Работает рация штаба в Певеке. Адрес телеграммы: ледоколу «Адмирал Лазарев».

«Вам на помощь вышли дизель-электроход «Амгуэма», ледокол «Семен Дежнев», буксир «Донец»».

А наши машины по-прежнему на полный вперед. Вот уже позади остров Шалаурова. Скорость 15 узлов. Мы идем как курьерский, только огромные льдины ударяют в борт.

Новая радиограмма с «Адмирала Лазарева».

«Вода топит третью кочегарку».

Эту радиограмму встречают с особой тревогой. Наш главный механик, работавший на ледоколе «Адмирал Лазарев», тихо замечает:

— У них осталась последняя, четвертая, если переборка не выдержит, тогда беда.

Скорость максимальная. Мы выжимаем из машины все возможное, хотя во льдах это и опасно. Но иначе нельзя: там за десятки миль моряки борются с океаном. Силы неравные, им нужна помощь.

Снова в эфире штаб.

«Ледоколу «Адмирал Лазарев». К вам вышел вертолет с водолазами».

Днем новая радиограмма капитана Садчикова:

«Вода появилась в четвертой кочегарке. Затоплены угольные бункера. Все работают на своих постах. Ждем помощи. Повторяем наши координаты».

Медленно угасает бесконечный северный день. Молчаливы берега. На сотни миль белая тишина. Но это только кажется. В Арктике сейчас неспокойно. В Арктике не умолкая стучит морзянка, готовы вылететь самолеты, синоптики тщательно следят за погодой, и на всех корабельных картах штурманы уже высчитали расстояние до маленькой точки, где сейчас ждет помощи ледокол «Адмирал Лазарев». На берегу и в море не уснут сегодня полярники.

Наш «Ленинград» спешит. Он уже близко. Осталось миль шесть. Я смотрю на часы. 21.30. За какие-то полчаса стало темней. Это снег бьет в стекло. Августовский снег красит белым цветом палубу.

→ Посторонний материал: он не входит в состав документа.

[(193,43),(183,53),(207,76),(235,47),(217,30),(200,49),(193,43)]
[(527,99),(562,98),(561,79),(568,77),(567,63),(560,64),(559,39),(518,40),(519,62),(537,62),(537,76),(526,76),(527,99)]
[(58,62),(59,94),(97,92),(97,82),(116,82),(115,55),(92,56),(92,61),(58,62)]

Корабль где-то здесь рядом.

«Ленинград» гасит скорость. Тишина. После рева 26 тысяч «лошадей» ощущение такое, будто идем на веслах. Даже слышно, как плещет легкая волна.

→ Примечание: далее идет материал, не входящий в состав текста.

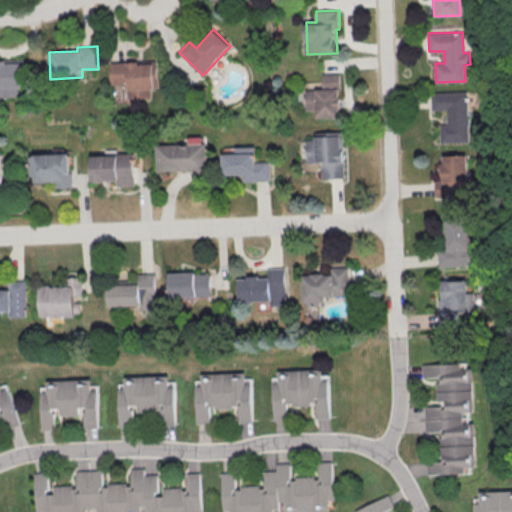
[(0,96),(19,96),(19,88),(23,88),(22,60),(0,60),(0,96)]
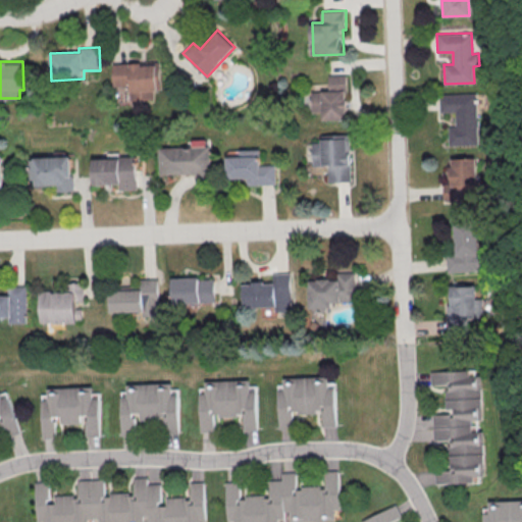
[(113,63),(114,86),(131,86),(132,101),(155,100),(155,90),(161,90),(160,61),(113,63)]
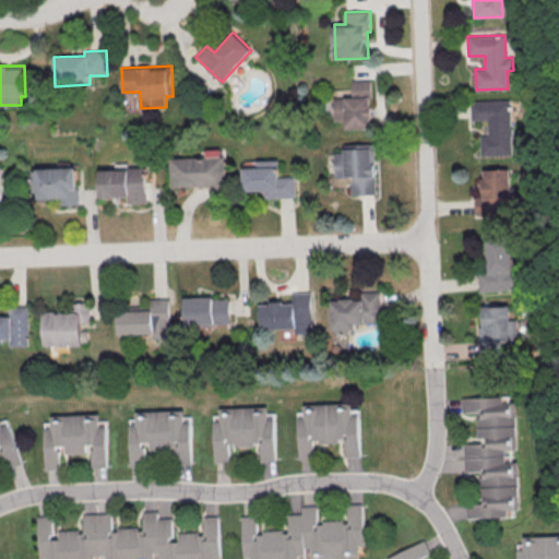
[(336,120),(347,120),(347,128),(373,128),(372,80),(354,80),(354,97),(335,97),(336,120)]
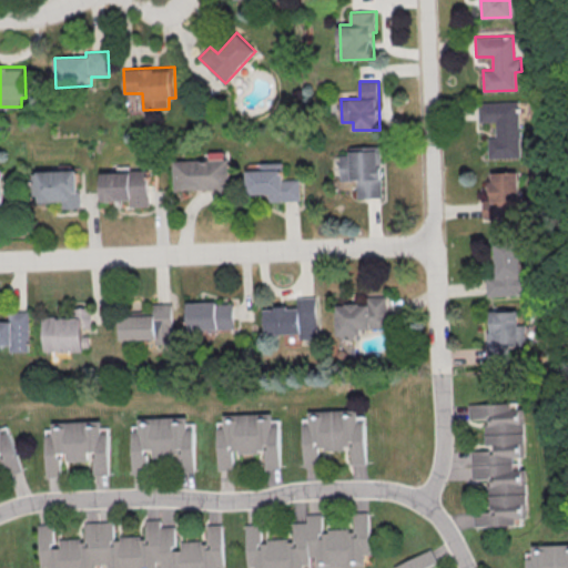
[(478,122),(495,122),(496,138),(488,138),(489,158),(520,156),(518,102),(477,103),(478,122)]
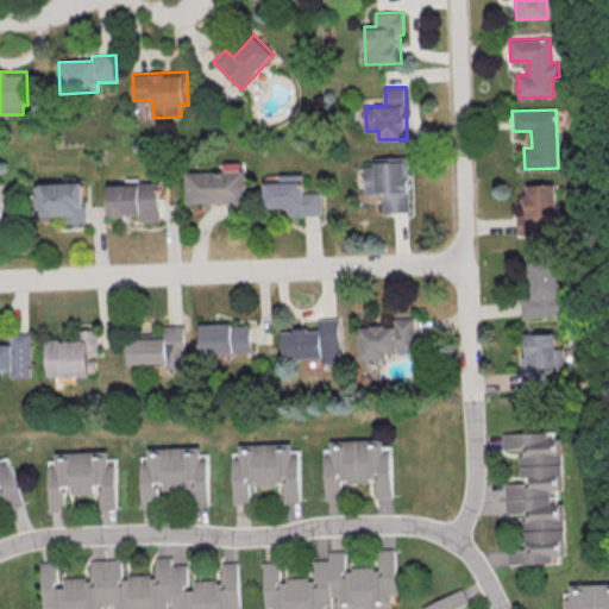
[(368,194),(384,193),(384,213),(412,212),(409,156),(376,158),(376,165),(366,167),(368,194)]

Наконец-то прямо по курсу видна черная точка. Это они. Беру бинокль. У ледокола «Адмирал Лазарев» одни трубы торчат. Нос по самые клювы в воде. И льдины плавают почти вровень с палубой.

У нас на мостике моряки не верят своим глазам. Впервые за историю Великого Северного пути тонет в океане линейный ледокол. Тонет «Адмирал Лазарев», с чьим именем связана молодость многих полярных капитанов. Ведь корабль уже с 38-го года рубит лед. Арктики. Но в нынешнюю навигацию победил Ледовитый.

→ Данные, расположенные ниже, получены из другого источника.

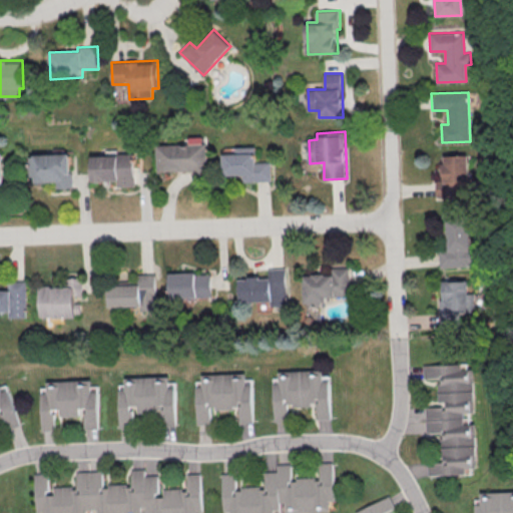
[(157,171),(192,170),(192,177),(206,177),(205,143),(156,145),(157,171)]
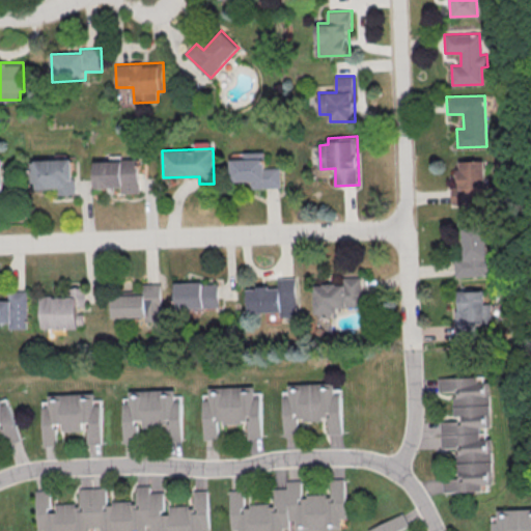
[(230,159),(231,182),(251,180),(251,189),(281,188),(281,168),(264,168),(264,151),(244,152),(244,159),(230,159)]
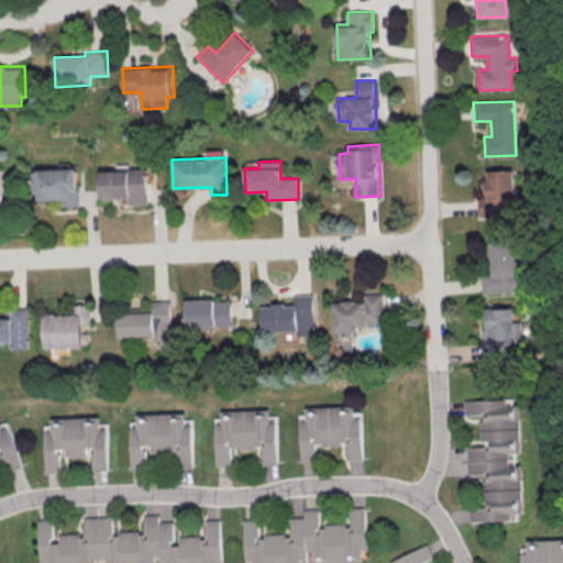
[(40,200),(62,200),(62,207),(80,206),(79,168),(32,170),(33,194),(40,194),(40,200)]
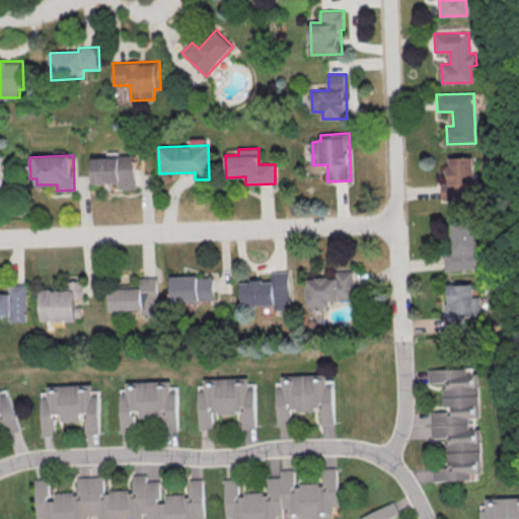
[(94,157),(94,183),(120,182),(120,189),(137,189),(137,156),(94,157)]
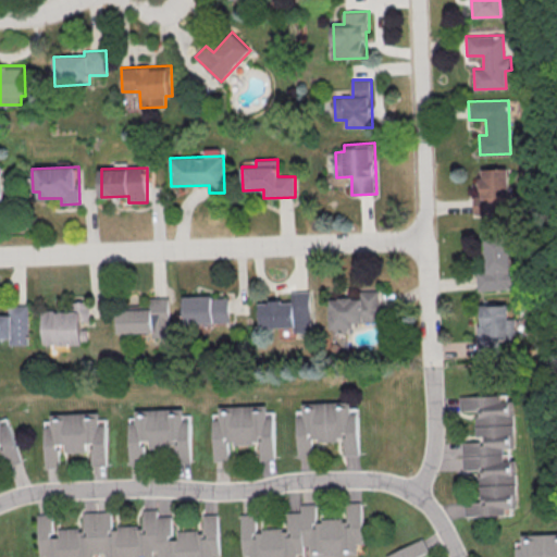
[(507,169),(481,169),(481,196),(473,196),(474,215),(508,214),(507,169)]
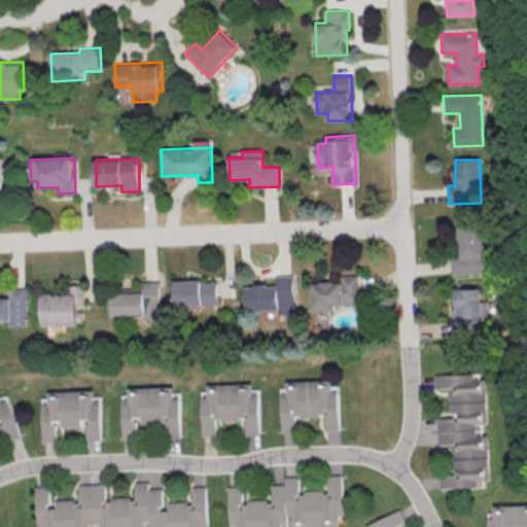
[(458,224),(459,258),(451,258),(452,275),(485,274),(482,223),(458,224)]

А случилось вот что. Ночью впереди корабля неожиданно выросли две огромных льдины. Ночью, да еще в тумане, увидеть их было почти невозможно. Первый удар корабль выдержал. Вторая же льдина, как огромной пилой, полоснула по днищу. И сразу в кочегарки, бункеры хлынули тонны воды.

...Это произошло в половине четвертого ночи. Вода выдавливала железные переборки, заливая все новые отсеки. Попробуй ее откачай, когда она врывается с глубины в громадную трещину.

И тогда капитан принял единственное решение: вести корабль на мелководье. Через четыре часа ледокол «Адмирал Лазарев» сел на грунт. От палубы до воды оставалось двадцать сантиметров. Но эти сантиметры, наверно, не решили бы судьбу, если б не было в Арктике святого закона о дружбе.

Подходим совсем близко. Работает радио. С борта «Адмирала Лазарева» говорит капитан — Федор Терентьевич Садчиков.

— Пока держимся. Затоплены три кочегарки. Вода поступает в четвертую. Под водой кают-компания, все носовые помещения. Команда борется.

Это все. А лед уже готов перебраться через борт. Смотрю в бинокль: туман. Чуть видны пять огней на мостике ледокола. Тишина и чайки равнодушно летают вокруг, будто ничего не случилось, будто нет замолчавшего корабля, нет сейчас внизу кочегаров, что по пояс в воде кидают черный уголь в котлы. А вода прибывает, вода давит переборку соседней, уже затопленной кочегарки. Оглянется парнишка на железную решетку трапа, что убегает наверх. Только разве все бросишь, если рядом, не оглядываясь, кидает и кидает уголек седой стармех. Но хочется, очень хочется парню жить.

Августовский снег разбивается о стекло. Чайки летают в тумане. А кругом тишина. И мало кто в ту минуту знал, что вот здесь, в Арктике, тонет ледокол «Адмирал Лазарев».

На нашем «Ленинграде» вертолёт готов к вылету. Вон и Володя Громов уже в своей неизменной серой лыжной шапочке. Сейчас от его искусства зависит многое. Удастся ли посадить машину на «Лазарев»? Видимости почти никакой, а тут еще корабль уткнулся носом в воду.

Вертолет, шаря прожектором по льдинам, уходит в туман. Все волнуются и ждут.

С Володей улетел на «Лазарев» инженер Юрий Кудрявцев. Корабельный доктор — так называют этого совсем молодого парня в клетчатой ковбойке. Доктор, наверно, единственный человек в Арктике, который не знает за обедом, где он будет ужинать.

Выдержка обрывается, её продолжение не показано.